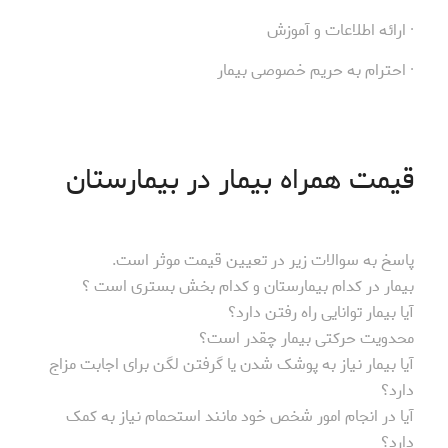
· ارائه اطلاعات و آموزش
· احترام به حریم خصوصی بیمار
قیمت همراه بیمار در بیمارستان
پاسخ به سوالات زیر در تعیین قیمت موثر است.
بیمار در کدام بیمارستان و کدام بخش بستری است ؟
آیا بیمار توانایی راه رفتن دارد؟
محدویت حرکتی بیمار چقدر است؟
آیا بیمار نیاز به پوشک شدن یا گرفتن لگن برای اجابت مزاج
دارد؟
آیا در انجام امور شخص خود مانند استحمام نیاز به کمک
دارد؟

PROBLEM REQUIREMENTS: Once the pictures are set aside, write out each record exactly.

THE ANSWER:
· ارائه اطلاعات و آموزش
· احترام به حریم خصوصی بیمار
قیمت همراه بیمار در بیمارستان
پاسخ به سوالات زیر در تعیین قیمت موثر است.
بیمار در کدام بیمارستان و کدام بخش بستری است ؟
آیا بیمار توانایی راه رفتن دارد؟
محدویت حرکتی بیمار چقدر است؟
آیا بیمار نیاز به پوشک شدن یا گرفتن لگن برای اجابت مزاج
دارد؟
آیا در انجام امور شخص خود مانند استحمام نیاز به کمک
دارد؟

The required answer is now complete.